Читаем Избранное: Социология музыки полностью

По ту сторону немецкого исторического горизонта мощь, с которой метафизическое содержание выковывало явление, вообще не воспринимается больше – остаются шумные претензии. Гегелевское чувственное явление идеи переходит в свою пародию – пошлое и неотесанное, надутое чванство. Как взаимная критика обе непримиримые концепции правы по отношению к друг другу, но не по отношению к самим себе; немецкая – внутренне поражена надменностью, hybris; западная – слишком реалистическим приспособленчеством. Но если между ними до сих пор пропасть, это объясняется только тем, что музыкальные языки, сформировавшиеся как национальные в конце XIX в., фактически вряд ли понятны за пределами нации. Легче всего это представить на примере более слабых композиторов. Эдвард Эльгар, которого с явным удовольствием слушают англичане, не находит никакого отклика в Германии, Сибелиус – самый незначительный. В Англии и Америке его высоко чтят – но невозможно доказательно объяснить с помощью объективных музыкальных понятий, почему собственно; попытки ввести моду на него в других местах терпели неудачу и, уж конечно, не из-за слишком высоких требований, которые будто бы предъявляют его симфонии слушателю.

Двадцать с лишним лет тому назад я спросил Эрнста Ньюмена, инициатора славы Сибелиуса, о качестве его музыки – ведь он не усвоил завоеваний общеевропейской техники композиции, в его симфониях пустое и тривиальное сочетается с алогичным и глубоко непонятным, эстетическая неоформленность выдает себя за голос природы. Ньюмен, светский скепсис которого даже в отношении самого себя многому может научить человека, воспитанного на немецкой традиции, 'ответил с улыбкой: вот именно эти качества, которые я критикую и которых он не отрицает, и привлекают англичан. С этими словами гармонировало скромное мнение Ньюмена о музыкальной критике вообще, хотя он сам был ее передовым бойцом в англосаксонских странах. Для него и для западной, буржуазной в самом точном смысле этого слова, ментальности, в пользу которой еще говорил его собственный пример – пример наиболее эрудированного знатока Вагнера, музыка не была той страстью, что для жителя средней Европы. Музыка, даже музыка, воспринятая как серьезная, последовательно оценивается в согласии с меновым принципом, который всякое бытие полагает как бытие-для-другого. В конце концов отсюда и берет свое начало искусство как потребительский товар. Но все же и в таком взгляде заключена некая поправка к немецкой религии искусства, к тому фетишизму, который произведение искусства, творение рук человеческих, общественный продукт, преображает в бытие-в-себе. Вагнеровские слова: "Быть немцем – значит делать дело ради него самого" – становятся идеологией, как только провозглашаются как принцип. В таких расхождениях принимают участие и спонтанные музыкальные типы реакции; встает вопрос, может ли музыка, подобная малеровской, которую нельзя упрекнуть в каком бы то ни было национализме, адекватно интерпретироваться теми, кому диалект австрийской музыки не присущ субстанциально.

[Записи из набора данных]
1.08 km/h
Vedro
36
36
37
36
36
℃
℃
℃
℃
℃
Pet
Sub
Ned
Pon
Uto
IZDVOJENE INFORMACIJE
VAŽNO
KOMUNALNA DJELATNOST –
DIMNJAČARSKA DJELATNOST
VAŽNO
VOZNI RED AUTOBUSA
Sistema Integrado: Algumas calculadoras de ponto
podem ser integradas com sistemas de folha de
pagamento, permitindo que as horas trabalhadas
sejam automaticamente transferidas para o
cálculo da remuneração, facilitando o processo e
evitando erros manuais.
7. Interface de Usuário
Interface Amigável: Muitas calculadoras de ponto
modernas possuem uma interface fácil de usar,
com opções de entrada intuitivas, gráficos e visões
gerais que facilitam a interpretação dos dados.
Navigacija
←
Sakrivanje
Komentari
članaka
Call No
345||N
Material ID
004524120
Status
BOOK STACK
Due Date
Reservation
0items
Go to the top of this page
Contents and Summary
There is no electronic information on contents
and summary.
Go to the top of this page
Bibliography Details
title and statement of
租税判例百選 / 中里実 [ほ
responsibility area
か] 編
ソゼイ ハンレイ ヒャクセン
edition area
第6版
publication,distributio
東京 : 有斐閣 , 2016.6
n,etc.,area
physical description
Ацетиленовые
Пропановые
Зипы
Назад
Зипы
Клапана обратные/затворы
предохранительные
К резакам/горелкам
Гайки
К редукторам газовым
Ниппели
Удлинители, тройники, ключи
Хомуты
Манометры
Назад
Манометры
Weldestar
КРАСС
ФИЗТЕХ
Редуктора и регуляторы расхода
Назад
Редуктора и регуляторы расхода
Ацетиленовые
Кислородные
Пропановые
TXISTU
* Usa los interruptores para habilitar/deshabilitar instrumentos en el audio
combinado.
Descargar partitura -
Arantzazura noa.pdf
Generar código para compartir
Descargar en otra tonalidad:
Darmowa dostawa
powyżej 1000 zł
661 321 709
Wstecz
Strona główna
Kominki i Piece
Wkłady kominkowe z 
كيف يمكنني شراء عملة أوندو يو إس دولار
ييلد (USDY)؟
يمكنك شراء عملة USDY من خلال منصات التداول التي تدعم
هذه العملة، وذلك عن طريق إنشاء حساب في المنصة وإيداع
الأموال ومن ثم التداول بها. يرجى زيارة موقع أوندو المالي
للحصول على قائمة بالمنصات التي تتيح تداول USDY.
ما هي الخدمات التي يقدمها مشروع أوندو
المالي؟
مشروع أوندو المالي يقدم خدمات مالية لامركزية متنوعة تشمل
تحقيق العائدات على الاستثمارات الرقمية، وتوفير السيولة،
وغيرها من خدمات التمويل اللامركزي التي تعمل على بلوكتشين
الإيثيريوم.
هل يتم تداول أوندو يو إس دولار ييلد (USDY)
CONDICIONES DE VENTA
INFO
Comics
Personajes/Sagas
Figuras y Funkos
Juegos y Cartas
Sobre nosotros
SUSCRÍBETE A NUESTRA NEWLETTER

* О задании
Напишите продолжение фрагмента о национальном восприятии музыки, начиная сразу после его последнего предложения.

* Ответ
Даже и новая музыка – в самом странном контрасте с нацистской и культурно-консервативной идеологией в Германии – была втянута в национальные разногласия, та самая новая музыка, которую немецкий национализм преследовал как разлагающую, беспочвенную, безродную и рассудочную и которая остается неисчерпаемым объектом для злобы и ненависти старых и новых фашистов (так радиостанции, поддерживающие новую музыку, обвиняются в разбазаривании средств налогоплательщиков). Размежевание партий на музыкальных фестивалях Интернационального общества новой музыки в период между двумя войнами в общих чертах совпадало с национальными группами. То, что сегодня рассматривается как специфически новая музыка, тогда ограничивалось Германией и Австрией и было существенно представлено венской школой Шёнберга, Берга и Веберна и некоторых других, кроме того, Кшенеком и – vaguement [118]молодым Хиндемитом, до тех пор пока он в своем "Житии Марии" не перешел на позиции неоклассицизма.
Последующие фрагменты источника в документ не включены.